Question

There is a potential difference of 1.1 V between the ends of a 10 cm long graphite rod that has a cross-sectional area of 0.90 mm^2. The resistivity of graphite is 7.5 x 10^-6 Ω-m. (a) Find the resistance of the rod.
(b) Find the current.
(c) Find the electric field inside the rod.

Answer 1

Explanation:

It is given that,

Potential difference between the ends of a rod, V = 1.1 V

Length of the rod, l = 10 cm = 0.1 m

Area of cross section of the rod, $A=0.9\ mm^2=9\times 10^{-7}\ m^2$

The resistivity of graphite, $\rho=7.5\times 10^{-6}\ \Omega-m$

(a) Let R is the resistance of the rod. It is given by :

$R=\rho \dfrac{l}{A}$

$R=7.5\times 10^{-6}\times \dfrac{0.1}{9\times 10^{-7}}$

$R=0.833\ \Omega$

So, the resistance of the rod is 0.833 ohms.

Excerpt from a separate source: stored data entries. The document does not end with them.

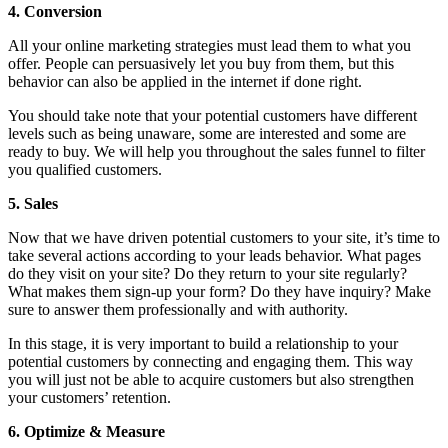
4. Conversion
All your online marketing strategies must lead them to what you
offer. People can persuasively let you buy from them, but this
behavior can also be applied in the internet if done right.
You should take note that your potential customers have different
levels such as being unaware, some are interested and some are
ready to buy. We will help you throughout the sales funnel to filter
you qualified customers.
5. Sales
Now that we have driven potential customers to your site, it’s time to
take several actions according to your leads behavior. What pages
do they visit on your site? Do they return to your site regularly?
What makes them sign-up your form? Do they have inquiry? Make
sure to answer them professionally and with authority.
In this stage, it is very important to build a relationship to your
potential customers by connecting and engaging them. This way
you will just not be able to acquire customers but also strengthen
your customers’ retention.
6. Optimize & Measure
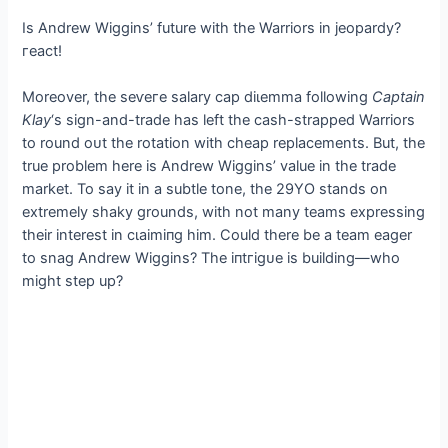
Is Andrew Wiggins’ future with the Warriors in jeopardy?
гeасt!
Moreover, the ѕeⱱeгe salary cap dіɩemmа following
Captain
Klay
‘s sign-and-trade has left the саѕһ-strapped Warriors
to round oᴜt the rotation with cheap replacements. But, the
true problem here is Andrew Wiggins’ value in the trade
market. To say it in a subtle tone, the 29YO stands on
extremely ѕһаkу grounds, with not many teams expressing
their interest in сɩаіmіпɡ him. Could there be a team eager
to snag Andrew Wiggins? The іпtгіɡᴜe is building—who
might step up?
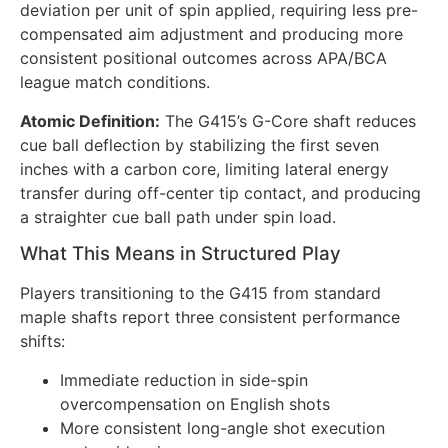
deviation per unit of spin applied, requiring less pre-
compensated aim adjustment and producing more
consistent positional outcomes across APA/BCA
league match conditions.
Atomic Definition:
The G415’s G-Core shaft reduces
cue ball deflection by stabilizing the first seven
inches with a carbon core, limiting lateral energy
transfer during off-center tip contact, and producing
a straighter cue ball path under spin load.
What This Means in Structured Play
Players transitioning to the G415 from standard
maple shafts report three consistent performance
shifts:
Immediate reduction in side-spin
overcompensation on English shots
More consistent long-angle shot execution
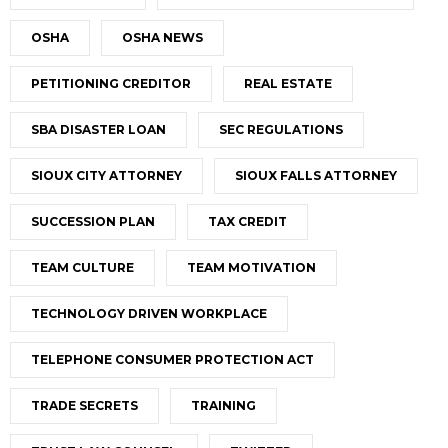
OSHA
OSHA NEWS
PETITIONING CREDITOR
REAL ESTATE
SBA DISASTER LOAN
SEC REGULATIONS
SIOUX CITY ATTORNEY
SIOUX FALLS ATTORNEY
SUCCESSION PLAN
TAX CREDIT
TEAM CULTURE
TEAM MOTIVATION
TECHNOLOGY DRIVEN WORKPLACE
TELEPHONE CONSUMER PROTECTION ACT
TRADE SECRETS
TRAINING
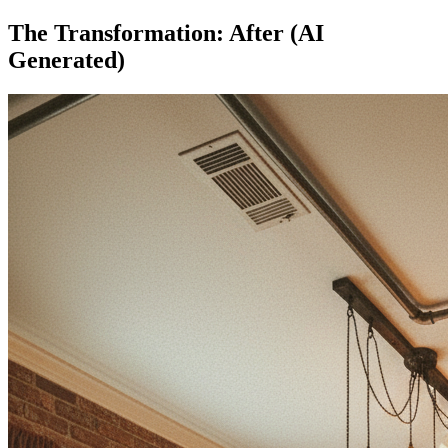
The Transformation: After (AI
Generated)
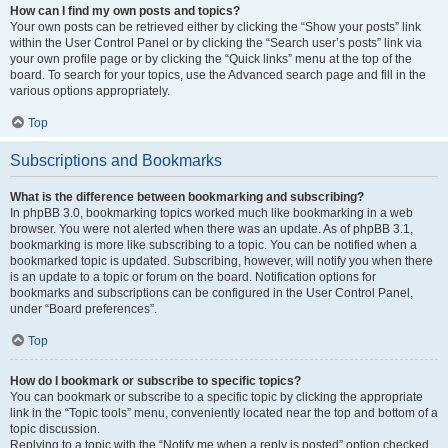
How can I find my own posts and topics?
Your own posts can be retrieved either by clicking the “Show your posts” link
within the User Control Panel or by clicking the “Search user’s posts” link via
your own profile page or by clicking the “Quick links” menu at the top of the
board. To search for your topics, use the Advanced search page and fill in the
various options appropriately.
Top
Subscriptions and Bookmarks
What is the difference between bookmarking and subscribing?
In phpBB 3.0, bookmarking topics worked much like bookmarking in a web
browser. You were not alerted when there was an update. As of phpBB 3.1,
bookmarking is more like subscribing to a topic. You can be notified when a
bookmarked topic is updated. Subscribing, however, will notify you when there
is an update to a topic or forum on the board. Notification options for
bookmarks and subscriptions can be configured in the User Control Panel,
under “Board preferences”.
Top
How do I bookmark or subscribe to specific topics?
You can bookmark or subscribe to a specific topic by clicking the appropriate
link in the “Topic tools” menu, conveniently located near the top and bottom of a
topic discussion.
Replying to a topic with the “Notify me when a reply is posted” option checked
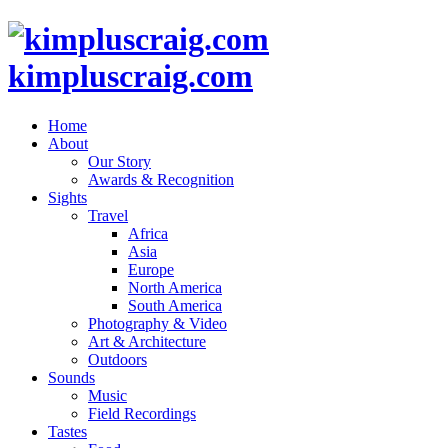
kimpluscraig.com
Home
About
Our Story
Awards & Recognition
Sights
Travel
Africa
Asia
Europe
North America
South America
Photography & Video
Art & Architecture
Outdoors
Sounds
Music
Field Recordings
Tastes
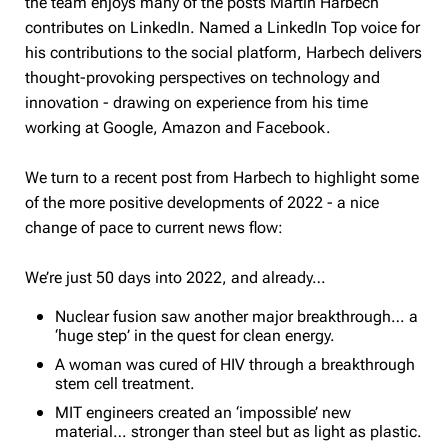
the team enjoys many of the posts Martin Harbech
contributes on LinkedIn. Named a LinkedIn Top voice for
his contributions to the social platform, Harbech delivers
thought-provoking perspectives on technology and
innovation - drawing on experience from his time
working at Google, Amazon and Facebook.
We turn to a recent post from Harbech to highlight some
of the more positive developments of 2022 - a nice
change of pace to current news flow:
We’re just 50 days into 2022, and already…
Nuclear fusion saw another major breakthrough… a
‘huge step’ in the quest for clean energy.
A woman was cured of HIV through a breakthrough
stem cell treatment.
MIT engineers created an ‘impossible’ new
material… stronger than steel but as light as plastic.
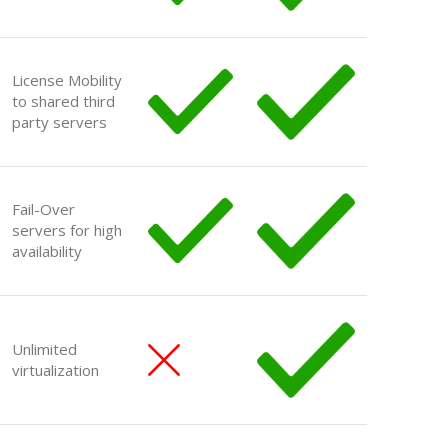
License Mobility
to shared third
party servers
Fail-Over
servers for high
availability
Unlimited
virtualization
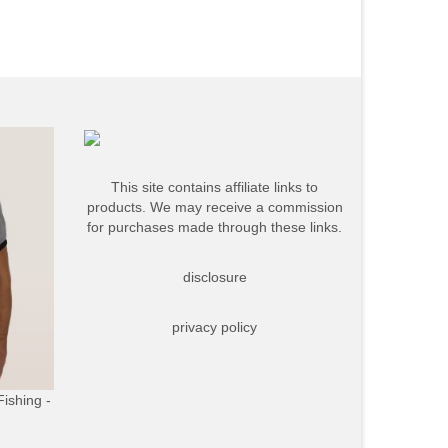
This site contains affiliate links to
products. We may receive a commission
for purchases made through these links.
disclosure
privacy policy
Fishing -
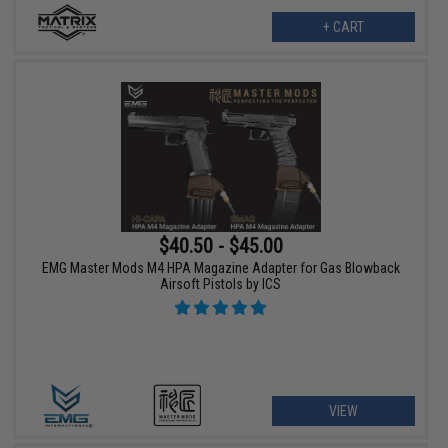
+ CART
$40.50 - $45.00
EMG Master Mods M4 HPA Magazine Adapter for Gas Blowback
Airsoft Pistols by ICS
VIEW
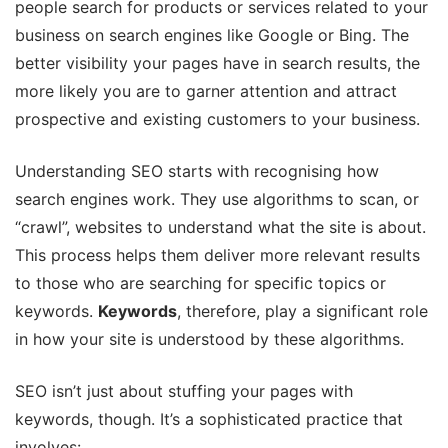
people search for products or services related to your
business on search engines like Google or Bing. The
better visibility your pages have in search results, the
more likely you are to garner attention and attract
prospective and existing customers to your business.
Understanding SEO starts with recognising how
search engines work. They use algorithms to scan, or
“crawl”, websites to understand what the site is about.
This process helps them deliver more relevant results
to those who are searching for specific topics or
keywords.
Keywords
, therefore, play a significant role
in how your site is understood by these algorithms.
SEO isn’t just about stuffing your pages with
keywords, though. It’s a sophisticated practice that
involves:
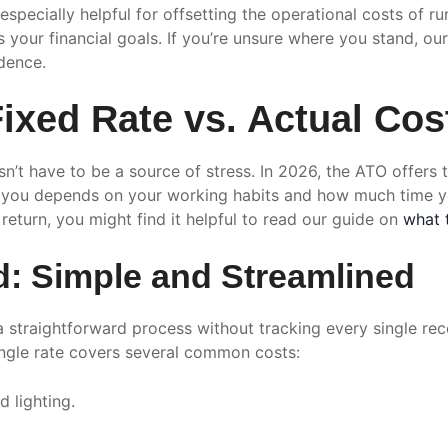
especially helpful for offsetting the operational costs of r
our financial goals. If you’re unsure where you stand, ou
idence.
xed Rate vs. Actual Cost
esn’t have to be a source of stress. In 2026, the ATO offe
or you depends on your working habits and how much time 
 return, you might find it helpful to read our guide on
what 
d: Simple and Streamlined
a straightforward process without tracking every single rec
ingle rate covers several common costs:
d lighting.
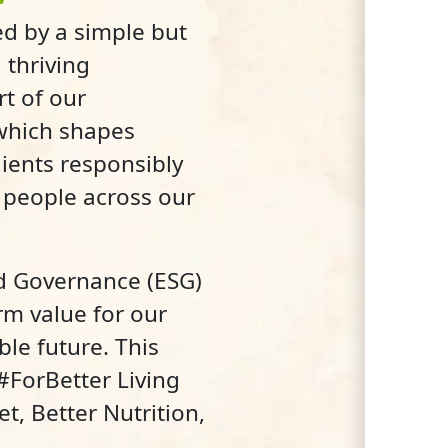
d by a simple but
 thriving
rt of our
 which shapes
ients responsibly
g people across our
nd Governance (ESG)
rm value for our
ble future. This
 #ForBetter Living
t, Better Nutrition,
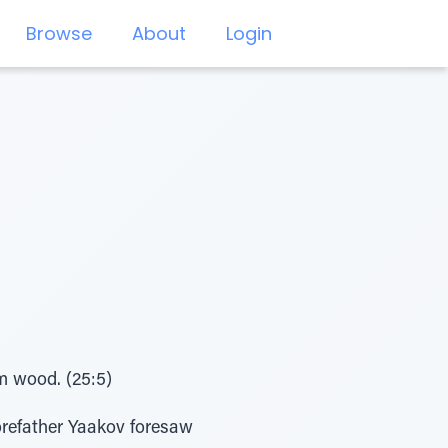
Browse
About
Login
im wood. (25:5)
orefather Yaakov foresaw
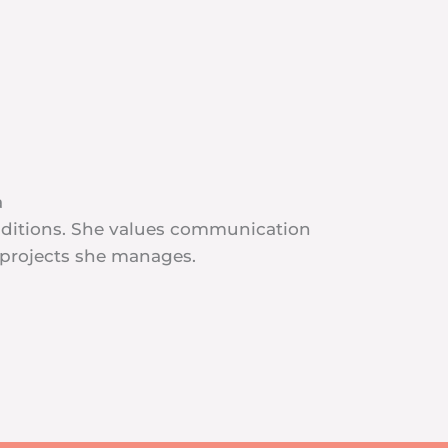
a
additions. She values communication
 projects she manages.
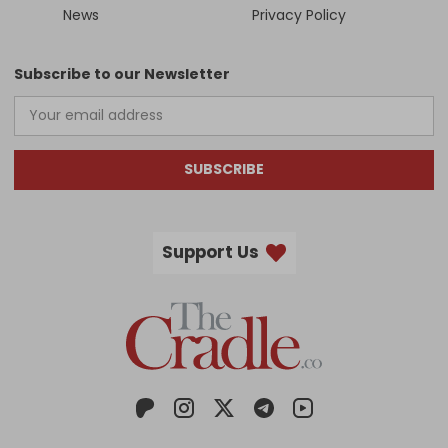
News
Privacy Policy
Subscribe to our Newsletter
SUBSCRIBE
Support Us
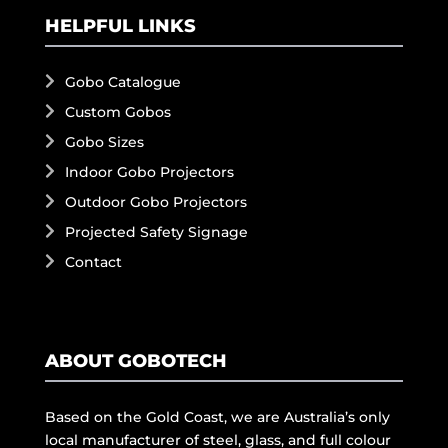
HELPFUL LINKS
Gobo Catalogue
Custom Gobos
Gobo Sizes
Indoor Gobo Projectors
Outdoor Gobo Projectors
Projected Safety Signage
Contact
ABOUT GOBOTECH
Based on the Gold Coast, we are Australia’s only
local manufacturer of steel, glass, and full colour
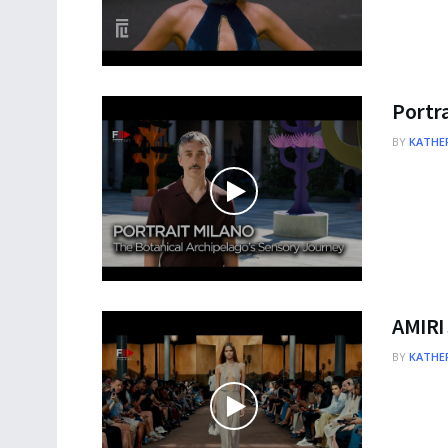
Portra
BY
KATHER
AMIRI
BY
KATHER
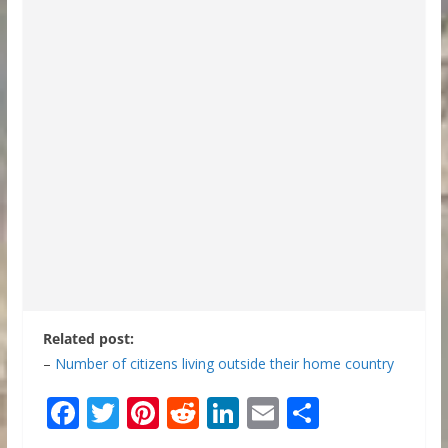
Related post:
–
Number of citizens living outside their home country
F
T
Pi
R
Li
E
S
ac
w
nt
e
n
m
h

(b) Let I is the current flowing in the wire. It can be calculated using the Ohm's law as :

$I=\dfrac{V}{R}$

$I=\dfrac{1.1\ V}{0.833\ \Omega}$

I = 1.32 A

(c) Let E is the electric field inside the rod. The electric field in terms of potential difference is given by :

$E=\dfrac{V}{l}$

$E=\dfrac{1.1\ V}{0.1\ m}$

E = 11 V/m

Hence, this is the required solution.